Di Babarsari, Peneliti Sebut Adaptasi Mahasiswa Papua Kurang Berhasil

Di Babarsari, Peneliti Sebut Adaptasi Mahasiswa Papua Kurang Berhasil
Gambar Di Babarsari, Peneliti Sebut Adaptasi Mahasiswa Papua Kurang Berhasil (Sumber: radarjogja)

Frensia.id- “Babarsari”, mendadak viral hari ini di media X, 19/06/2024. Keywordnya berjejer dengan informasi lain yang memang tengah viral. Salah satunya, daerah ini dianggap sebagai kota yang sering menjadi tempat konflik dan kerusuhan. Bahkan juga terlihat mahasiswa Papua di tempat kurang berhasil beradaptasi.

Tidak mengherankan, jika dijuluki gotham city yang sebenarnya berasal dari istilah fiktif yang menjadi latar utama peperangan Batman yang diterbitkan oleh DC Comics. Semuanya, karena sering terjadi kerusuhan di tempat ini.

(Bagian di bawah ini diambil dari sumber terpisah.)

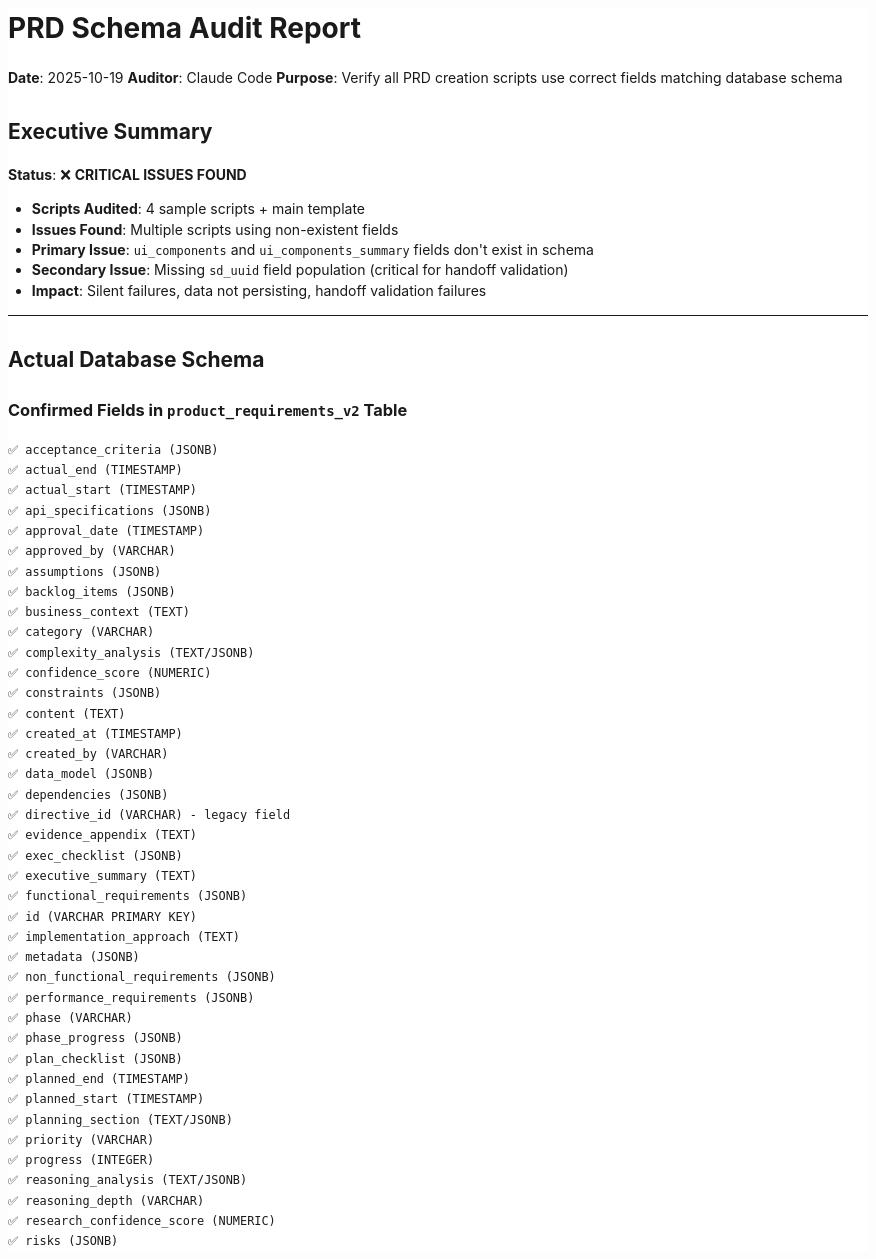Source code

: # PRD Schema Audit Report

**Date**: 2025-10-19
**Auditor**: Claude Code
**Purpose**: Verify all PRD creation scripts use correct fields matching database schema

## Executive Summary

**Status**: ❌ **CRITICAL ISSUES FOUND**

- **Scripts Audited**: 4 sample scripts + main template
- **Issues Found**: Multiple scripts using non-existent fields
- **Primary Issue**: `ui_components` and `ui_components_summary` fields don't exist in schema
- **Secondary Issue**: Missing `sd_uuid` field population (critical for handoff validation)
- **Impact**: Silent failures, data not persisting, handoff validation failures

---

## Actual Database Schema

### Confirmed Fields in `product_requirements_v2` Table

```
✅ acceptance_criteria (JSONB)
✅ actual_end (TIMESTAMP)
✅ actual_start (TIMESTAMP)
✅ api_specifications (JSONB)
✅ approval_date (TIMESTAMP)
✅ approved_by (VARCHAR)
✅ assumptions (JSONB)
✅ backlog_items (JSONB)
✅ business_context (TEXT)
✅ category (VARCHAR)
✅ complexity_analysis (TEXT/JSONB)
✅ confidence_score (NUMERIC)
✅ constraints (JSONB)
✅ content (TEXT)
✅ created_at (TIMESTAMP)
✅ created_by (VARCHAR)
✅ data_model (JSONB)
✅ dependencies (JSONB)
✅ directive_id (VARCHAR) - legacy field
✅ evidence_appendix (TEXT)
✅ exec_checklist (JSONB)
✅ executive_summary (TEXT)
✅ functional_requirements (JSONB)
✅ id (VARCHAR PRIMARY KEY)
✅ implementation_approach (TEXT)
✅ metadata (JSONB)
✅ non_functional_requirements (JSONB)
✅ performance_requirements (JSONB)
✅ phase (VARCHAR)
✅ phase_progress (JSONB)
✅ plan_checklist (JSONB)
✅ planned_end (TIMESTAMP)
✅ planned_start (TIMESTAMP)
✅ planning_section (TEXT/JSONB)
✅ priority (VARCHAR)
✅ progress (INTEGER)
✅ reasoning_analysis (TEXT/JSONB)
✅ reasoning_depth (VARCHAR)
✅ research_confidence_score (NUMERIC)
✅ risks (JSONB)
```
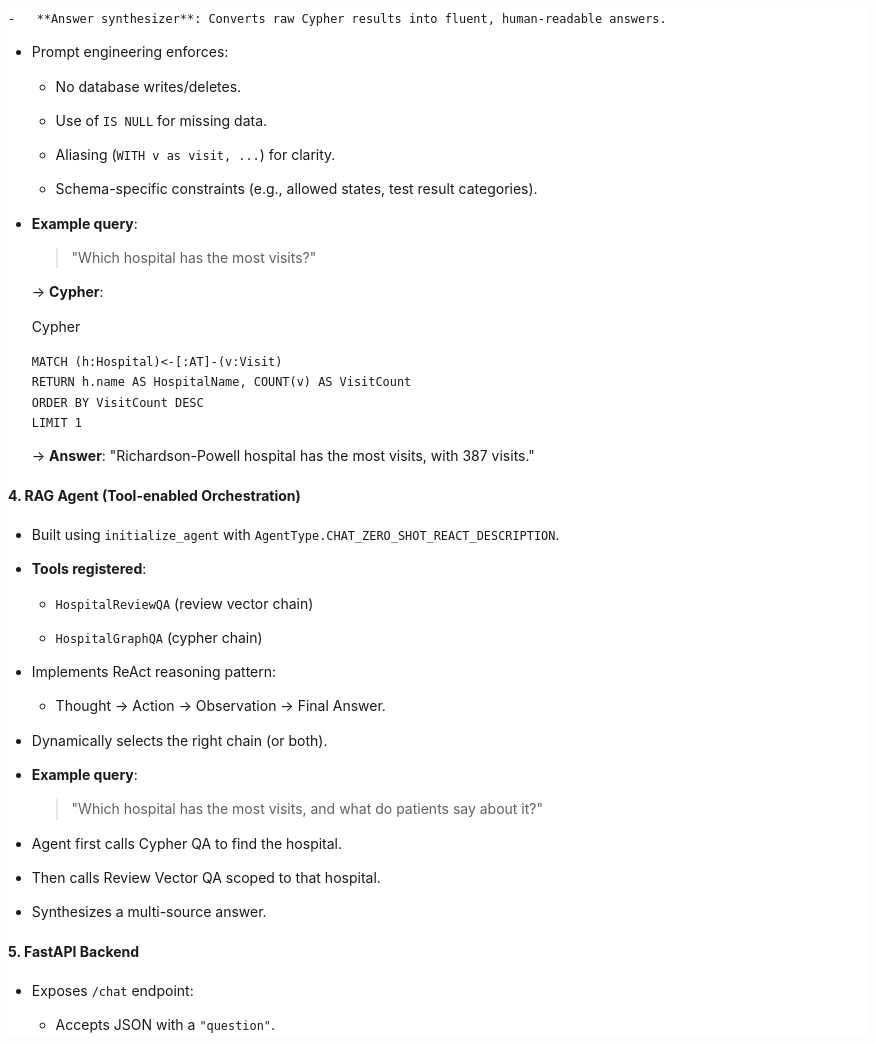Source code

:     -   **Answer synthesizer**: Converts raw Cypher results into fluent, human-readable answers.
        
-   Prompt engineering enforces:
    
    -   No database writes/deletes.
        
    -   Use of `IS NULL` for missing data.
        
    -   Aliasing (`WITH v as visit, ...`) for clarity.
        
    -   Schema-specific constraints (e.g., allowed states, test result categories).
        
-   **Example query**:
    
    > "Which hospital has the most visits?"
    
    → **Cypher**:
    
    Cypher
    
    ```
    MATCH (h:Hospital)<-[:AT]-(v:Visit)
    RETURN h.name AS HospitalName, COUNT(v) AS VisitCount
    ORDER BY VisitCount DESC
    LIMIT 1
    
    ```
    
    → **Answer**: "Richardson-Powell hospital has the most visits, with 387 visits."
    

#### 4. RAG Agent (Tool-enabled Orchestration)

-   Built using `initialize_agent` with `AgentType.CHAT_ZERO_SHOT_REACT_DESCRIPTION`.
    
-   **Tools registered**:
    
    -   `HospitalReviewQA` (review vector chain)
        
    -   `HospitalGraphQA` (cypher chain)
        
-   Implements ReAct reasoning pattern:
    
    -   Thought → Action → Observation → Final Answer.
        
-   Dynamically selects the right chain (or both).
    
-   **Example query**:
    
    > "Which hospital has the most visits, and what do patients say about it?"
    
-   Agent first calls Cypher QA to find the hospital.
    
-   Then calls Review Vector QA scoped to that hospital.
    
-   Synthesizes a multi-source answer.
    

#### 5. FastAPI Backend

-   Exposes `/chat` endpoint:
    
    -   Accepts JSON with a `"question"`.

Walaupun kota ini juga dijuluki “city of tolerance”, namun beberapa kerusuhan dan kesenjangan masih sering terjadi. Hal demikian yang diungkap oleh Maulida Masyitoh.

Bacaan Lainnya

Ia fokus mengkaji adaptasi mahasiswa Papua di daerah Babarsari. Hasil temuannya telah diterbitkan dalam Repository Universitas Gadjah Mada pada tahun 2017 lalu.

Masyitoh memandang bahwa walau menyandang predikat kota toleransi, kenyataannya mahasiswa Papua yang datang ke Yogyakarta sering kali menjadi korban stereotip negatif. Akibatnya, mereka kerap menghadapi tindakan rasisme dan diskriminasi sehari-hari seperti kesulitan mendapatkan tempat tinggal dan bahkan memenuhi kebutuhan seharinya.

Mereka seolah dipandang bukan manusia. Baginya, jika dibiarkan terus menerus, gesekan ini bisa memicu konflik yang lebih besar. Sebagai pendatang, mereka dituntut untuk bisa menyesuaikan diri dengan masyarakat lokal.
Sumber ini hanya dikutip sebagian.